Exercise requirements – Write out each line exactly, starting with the one containing "List each element's" and stopping after the last line of the listing below.

Input material –
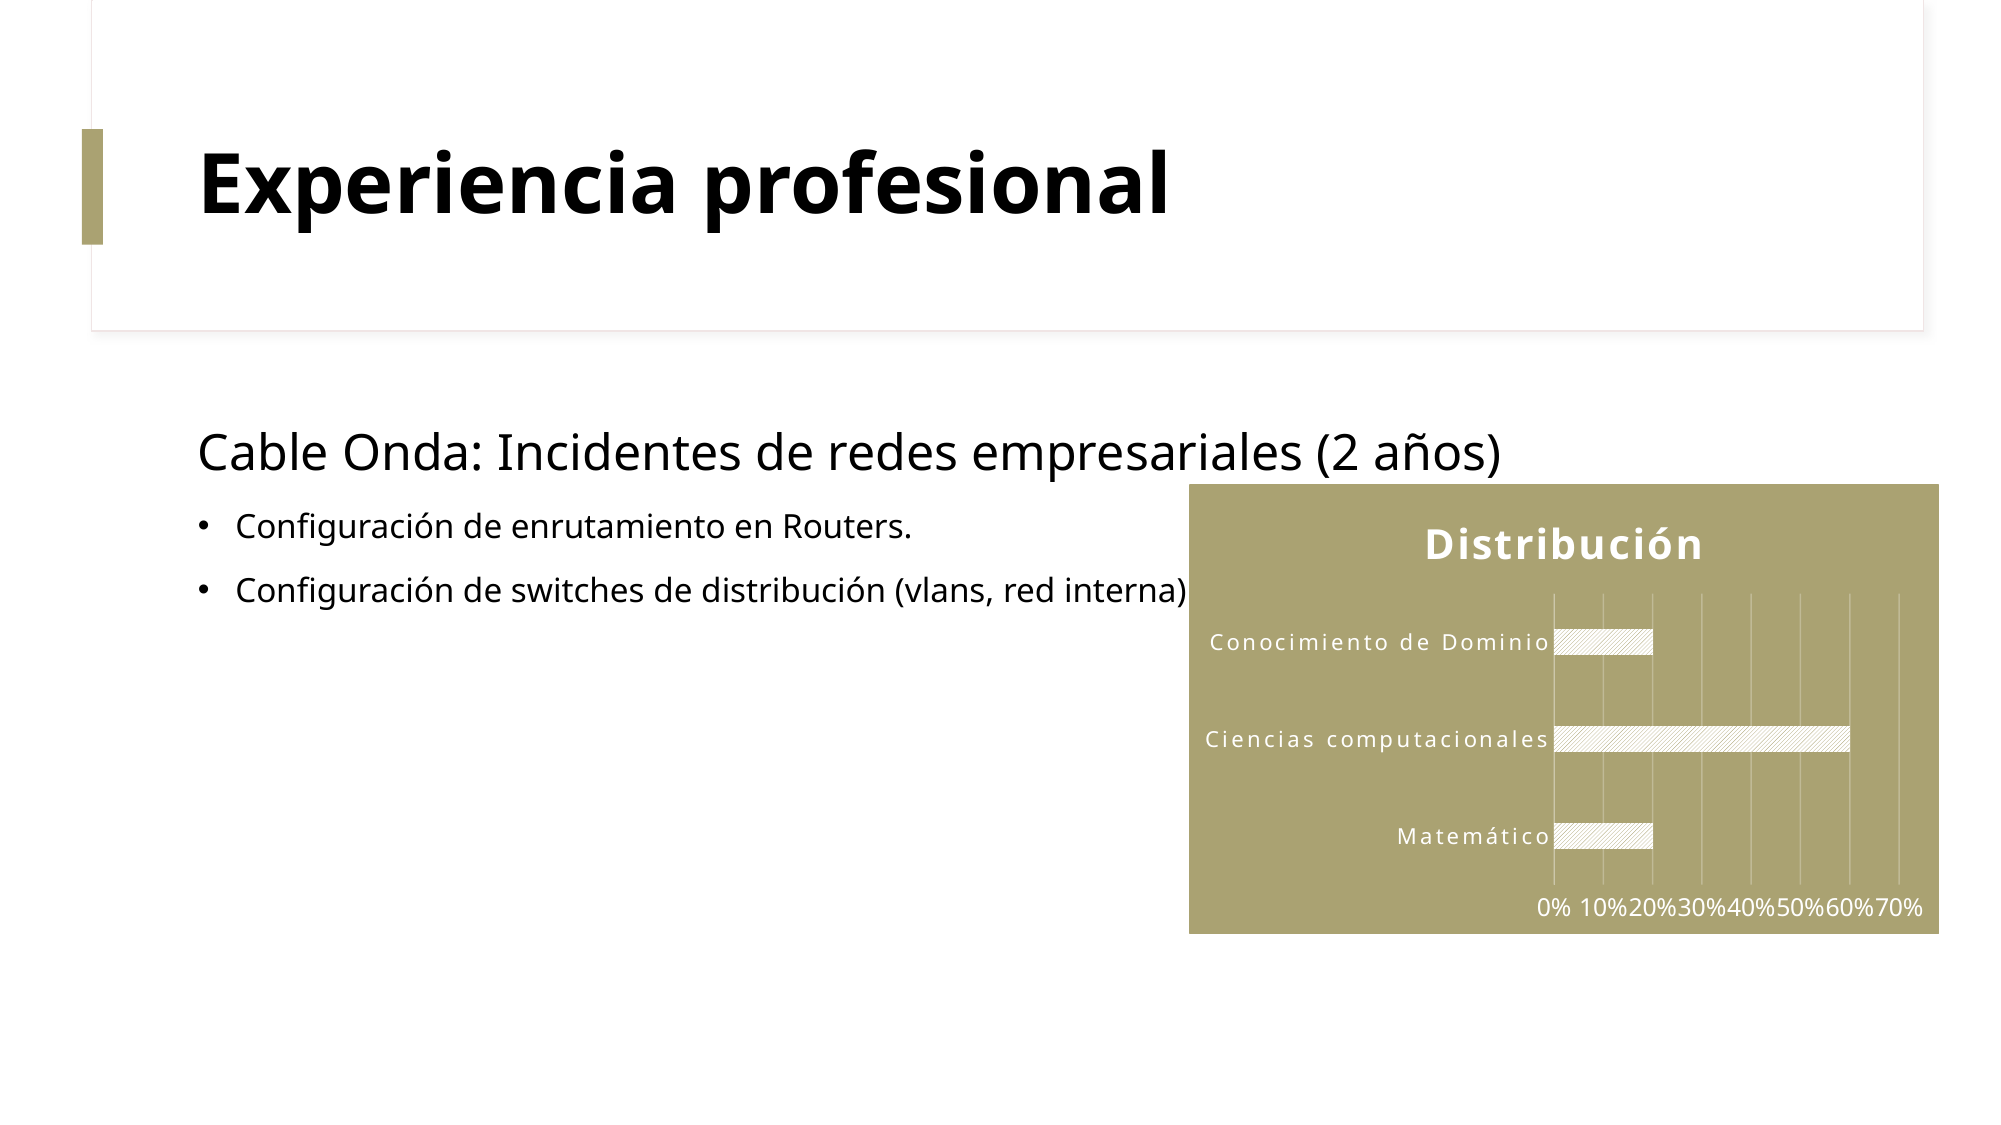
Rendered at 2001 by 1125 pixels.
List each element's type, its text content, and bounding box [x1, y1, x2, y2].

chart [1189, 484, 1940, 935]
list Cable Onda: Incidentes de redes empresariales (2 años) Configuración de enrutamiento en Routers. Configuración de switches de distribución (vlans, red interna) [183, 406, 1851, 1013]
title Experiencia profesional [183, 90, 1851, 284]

Problem solution –
List each element's type, its text content, and bounding box [x1, y1, x2, y2].

chart [1189, 484, 1940, 935]
list Cable Onda: Incidentes de redes empresariales (2 años) Configuración de enrutamiento en Routers. Configuración de switches de distribución (vlans, red interna) [183, 406, 1851, 1013]
title Experiencia profesional [183, 90, 1851, 284]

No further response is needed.